Пафос, который мы затрачиваем на нарочных людей, в конце концов наказывается самоосмеянием. Мы стыдимся и говорим: «Ах, бог мой! Это было почти что в детстве».
Я знаю, что в подлинном отношении к человеку есть нечто, что существеннее и долговечнее несведенных счетов, раздраженного самолюбия, горечи и даже горя, — это благодарность за пережитый пафос, и особенно за то, что никогда не придется его стыдиться.
Речь Шкловского эстетически значима, притом не кусками, а вся сплошь. Это специфическая система, функционирующая уже независимо от его воли, — то есть своего рода диалект. Вот почему Шкловский не может заговорить непохоже; у него нет других слов. Он не может открыть люк в своем диалекте, через который собеседник увидал бы другой речевой пласт, домашний, хранимый про себя. Поэтому он нисколько не похож на салонного разговорщика или на эстрадного речедержателя, а более всего похож на диалектический экспонат. Есть множество самых нейтральных слов и словосочетаний, которые никак не могли бы быть им произнесены. Он, например, не может просто сказать: «Я совсем забыл, что мне надо зайти к Всеволоду Иванову».
Служащий работает в служебные часы. Ученый работает после работы. Он может работать (обдумывать) и за обедом, и на прогулке; но он может выделять для себя и часы полного отдыха, совершенной умственной пустоты, которая наступает внезапно и непостижимо, как сон. Только писатель (я разумею — настоящий писатель) не имеет возможности отдыхать: он должен безостановочно переживать жизнь. Для литературного быта 20-х годов все более характерным становится совмещение служащего, ученого и писателя в одном лице, — он же и киноспец. По-видимому, этот человек должен с утра быть на службе, днем писать, вечером ходить в кино, ночью спать, а думать в остальное время.

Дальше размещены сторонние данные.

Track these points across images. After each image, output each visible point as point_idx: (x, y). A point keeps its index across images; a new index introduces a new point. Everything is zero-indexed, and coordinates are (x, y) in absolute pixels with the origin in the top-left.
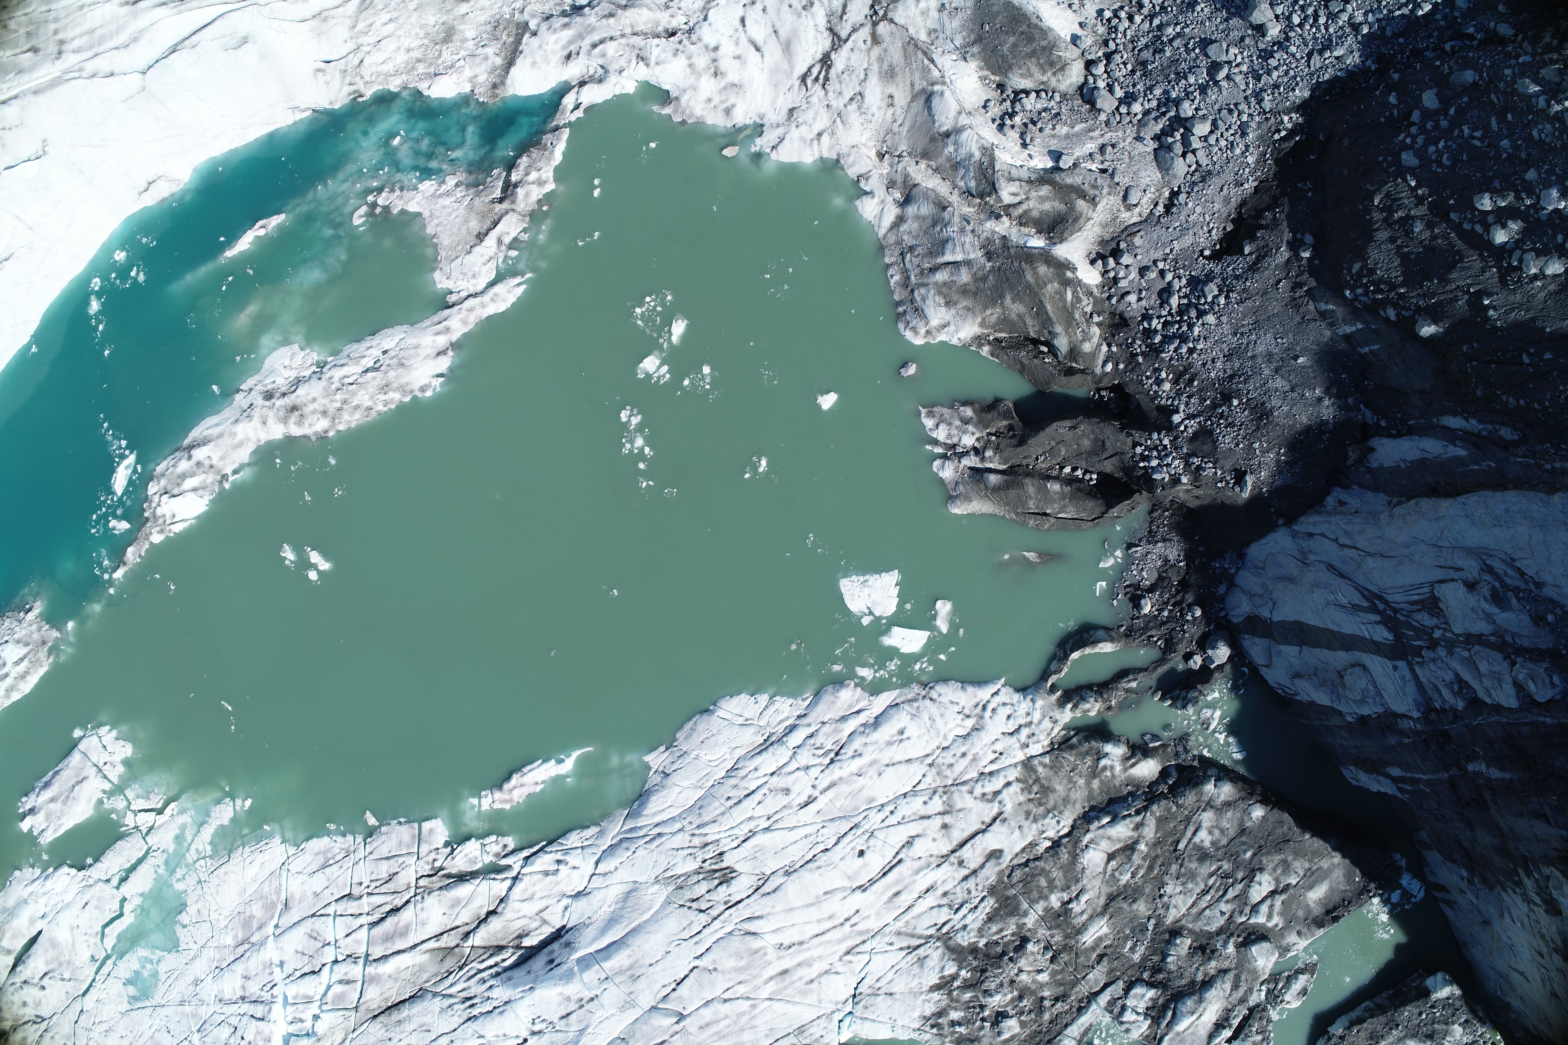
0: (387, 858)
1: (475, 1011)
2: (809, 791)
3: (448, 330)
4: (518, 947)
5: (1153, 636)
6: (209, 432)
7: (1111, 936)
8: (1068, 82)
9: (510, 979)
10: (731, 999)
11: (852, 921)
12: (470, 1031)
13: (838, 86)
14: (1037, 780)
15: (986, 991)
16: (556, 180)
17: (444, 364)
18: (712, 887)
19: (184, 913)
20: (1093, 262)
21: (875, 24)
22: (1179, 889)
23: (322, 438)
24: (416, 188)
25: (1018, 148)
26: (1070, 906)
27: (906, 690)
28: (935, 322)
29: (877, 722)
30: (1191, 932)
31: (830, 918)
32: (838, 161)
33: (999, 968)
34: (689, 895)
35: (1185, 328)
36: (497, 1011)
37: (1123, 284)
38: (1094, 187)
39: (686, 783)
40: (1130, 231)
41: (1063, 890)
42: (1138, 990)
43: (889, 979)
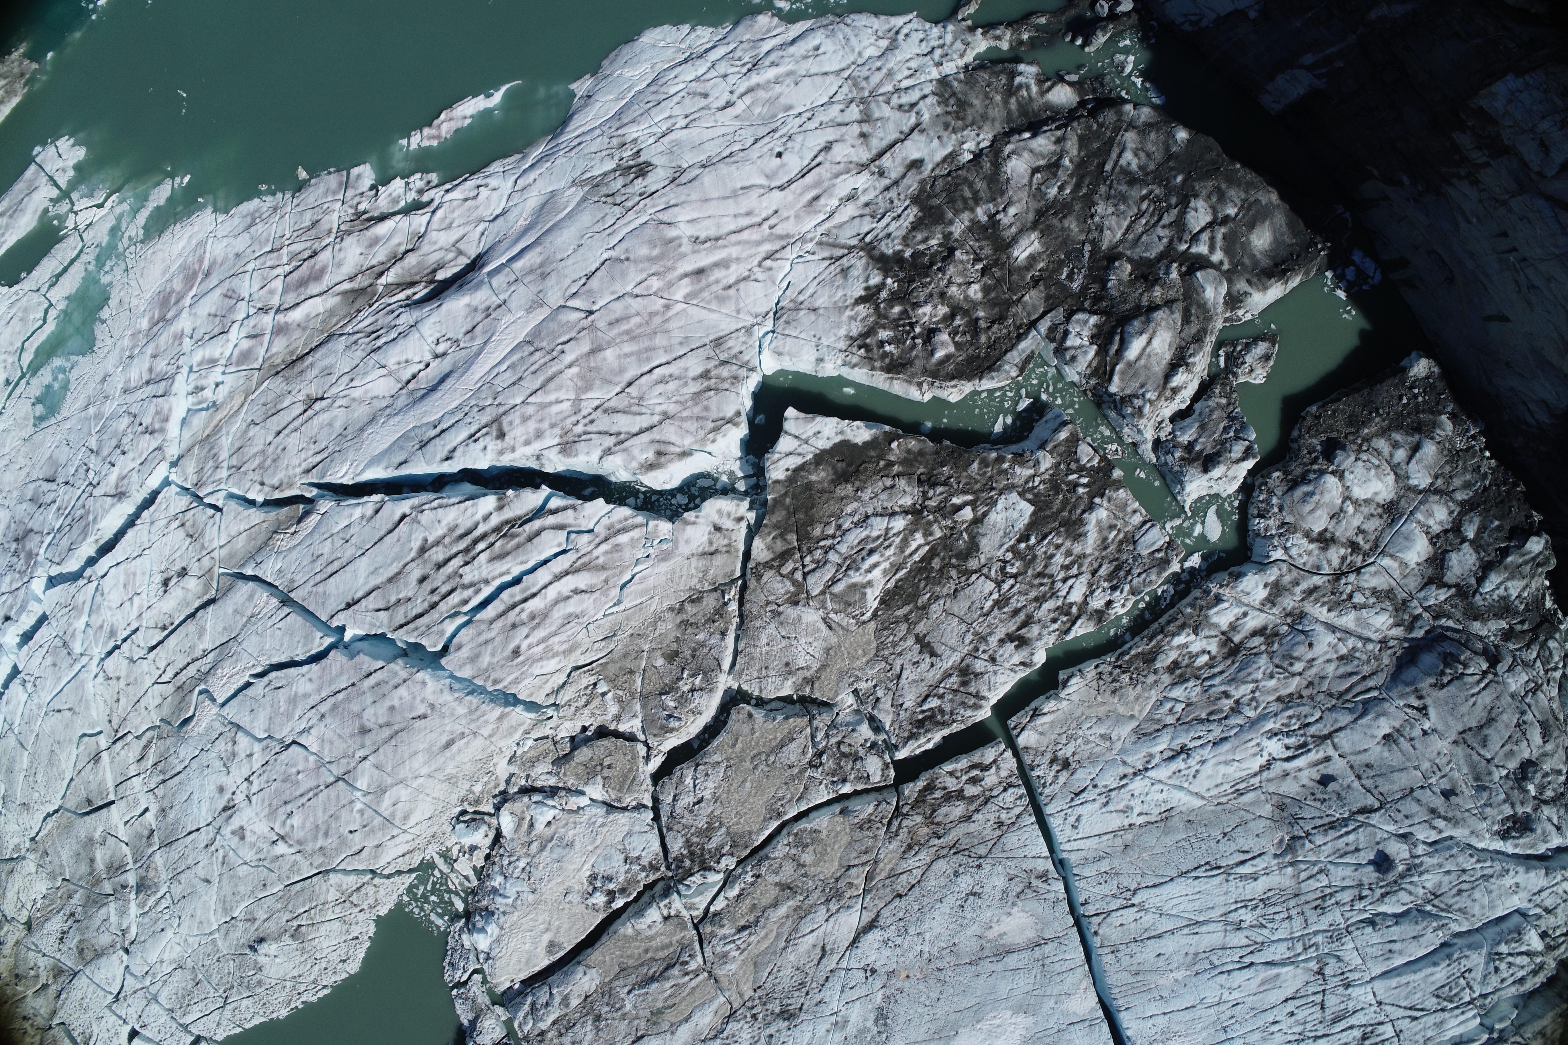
0: (313, 208)
1: (379, 342)
2: (726, 97)
4: (432, 282)
7: (1045, 257)
9: (420, 307)
10: (642, 296)
11: (772, 221)
12: (372, 363)
14: (954, 94)
15: (915, 304)
18: (628, 181)
22: (1110, 210)
26: (998, 217)
27: (821, 20)
29: (793, 42)
30: (1130, 259)
31: (748, 214)
33: (927, 276)
36: (402, 335)
39: (608, 96)
41: (990, 202)
42: (1080, 316)
43: (811, 291)
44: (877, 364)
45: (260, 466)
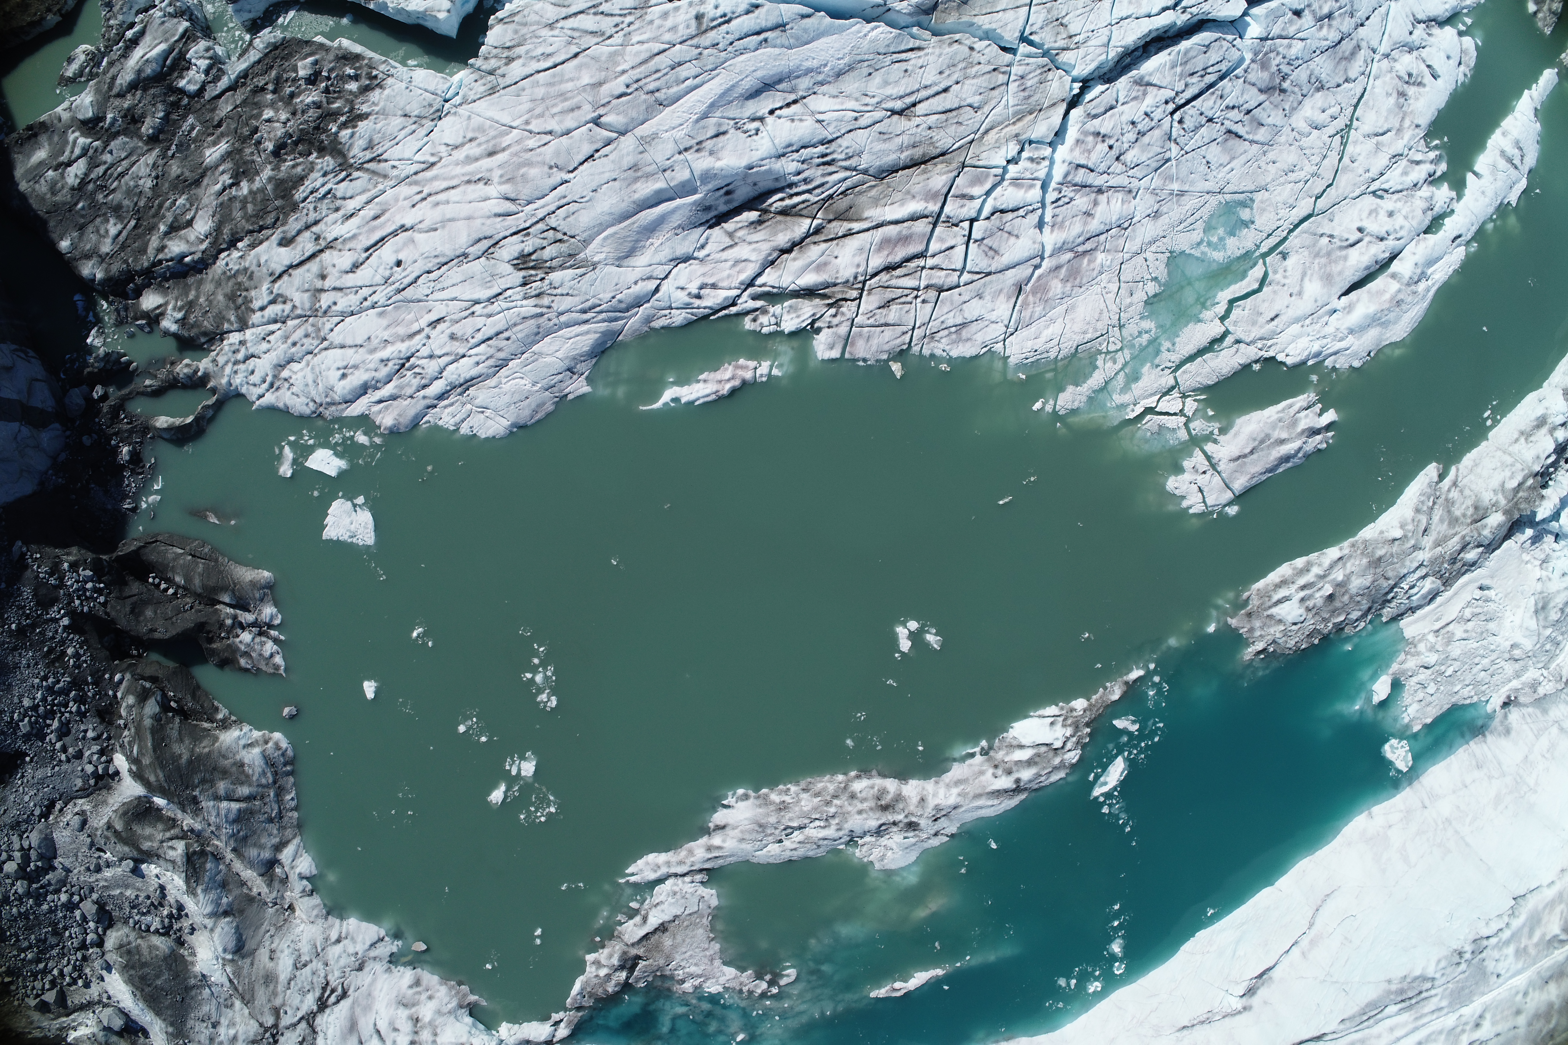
0: (887, 325)
1: (821, 149)
2: (434, 334)
3: (709, 849)
4: (765, 211)
5: (128, 423)
6: (990, 803)
7: (206, 145)
8: (119, 933)
9: (777, 179)
10: (545, 133)
11: (421, 197)
12: (830, 129)
13: (315, 980)
14: (238, 308)
15: (319, 107)
16: (584, 962)
17: (719, 817)
18: (539, 252)
19: (1150, 294)
20: (117, 773)
21: (275, 1026)
22: (142, 182)
23: (864, 772)
24: (726, 989)
25: (168, 887)
26: (231, 181)
27: (337, 414)
28: (256, 751)
29: (364, 389)
30: (140, 137)
31: (436, 205)
32: (328, 913)
33: (302, 130)
34: (563, 247)
35: (49, 699)
36: (794, 148)
37: (95, 748)
38: (107, 838)
39: (548, 359)
40: (85, 792)
41: (234, 197)
42: (193, 88)
43: (403, 133)
44: (366, 61)
45: (971, 65)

Счастливые люди не вызывают во мне зависти, даже если они очень счастливы, ни раздражения, даже если они очень довольны: вообще никогда не вызывают никаких дурных чувств. Способность быть счастливым — такая же психологическая конкретность, как ум, как мужество или доброта. Для меня важнее поговорить час со счастливым человеком, чем с умным. Я привыкла к умным людям; я знаю по опыту, что не так много нового и интересного может рассказать один умный человек другому (особенно, если они одной специальности). Зато счастливый человек, даже если он, что мало вероятно, филолог, — всегда откровение, овеществленное разрешение основной жизненной задачи.